🤖 AI Summary
This work addresses the challenge of generating physically consistent interaction predictions in contact-rich manipulation tasks, where existing robotic video world models often fall short. We propose the first fully autonomous self-play learning framework that trains a high-fidelity action-conditioned video generation model exclusively from unsupervised robot self-interaction data, without any human demonstrations. Our approach achieves, for the first time, world model training through purely autonomous exploration, effectively capturing long-tailed and complex physical dynamics while enabling policy evaluation and reinforcement learning. Experiments across multiple manipulation tasks demonstrate significant improvements in both prediction fidelity and policy performance: error rates in failure prediction and policy evaluation accuracy improve by up to 40%, and real-world policy success rates increase by 65%.
📝 Abstract
Action-conditioned video models offer a promising path to building general-purpose robot simulators that can improve directly from data. Yet, despite training on large-scale robot datasets, current state-of-the-art video models still struggle to predict physically consistent robot-object interactions that are crucial in robotic manipulation. To close this gap, we present PlayWorld, a simple, scalable, and fully autonomous pipeline for training high-fidelity video world simulators from interaction experience. In contrast to prior approaches that rely on success-biased human demonstrations, PlayWorld is the first system capable of learning entirely from unsupervised robot self-play, enabling naturally scalable data collection while capturing complex, long-tailed physical interactions essential for modeling realistic object dynamics.
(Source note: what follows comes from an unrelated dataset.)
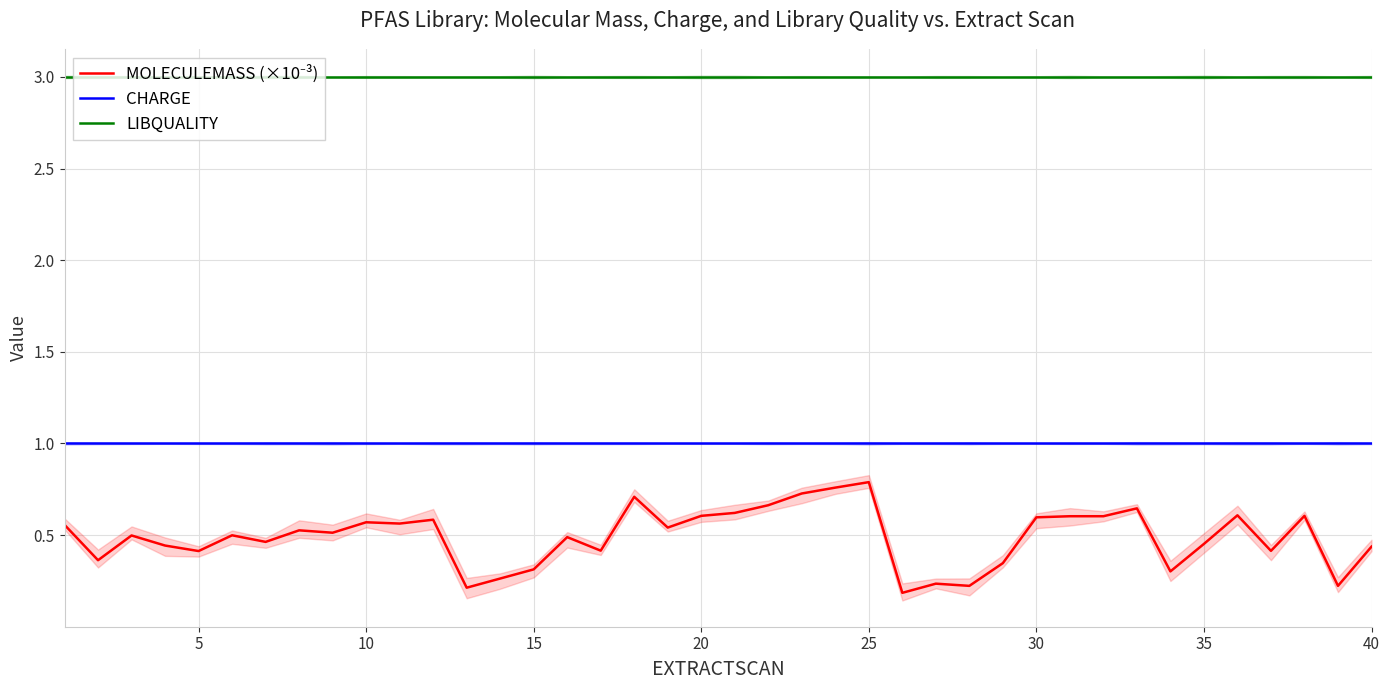

Reading left to right, list all the values displayed in this chart.

MOLECULEMASS (×10⁻³): 0.6	0.4	0.5	0.4	0.4	0.5	0.5	0.5	0.5	0.6	0.6	0.6	0.2	0.3	0.3	0.5	0.4	0.7	0.5	0.6	0.6	0.7	0.7	0.8	0.8	0.2	0.2	0.2	0.3	0.6	0.6	0.6	0.6	0.3	0.5	0.6	0.4	0.6	0.2	0.4
CHARGE: 1.0	1.0	1.0	1.0	1.0	1.0	1.0	1.0	1.0	1.0	1.0	1.0	1.0	1.0	1.0	1.0	1.0	1.0	1.0	1.0	1.0	1.0	1.0	1.0	1.0	1.0	1.0	1.0	1.0	1.0	1.0	1.0	1.0	1.0	1.0	1.0	1.0	1.0	1.0	1.0
LIBQUALITY: 3.0	3.0	3.0	3.0	3.0	3.0	3.0	3.0	3.0	3.0	3.0	3.0	3.0	3.0	3.0	3.0	3.0	3.0	3.0	3.0	3.0	3.0	3.0	3.0	3.0	3.0	3.0	3.0	3.0	3.0	3.0	3.0	3.0	3.0	3.0	3.0	3.0	3.0	3.0	3.0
Experiments across diverse manipulation tasks show that PlayWorld generates high-quality, physically consistent predictions for contact-rich interactions that are not captured by world models trained on human-collected data.We further demonstrate the versatility of PlayWorld in enabling fine-grained failure prediction and policy evaluation, with up to 40% improvements over human-collected data. Finally, we demonstrate how PlayWorld enables reinforcement learning in the world model, improving policy performance by 65% in success rates when deployed in the real world.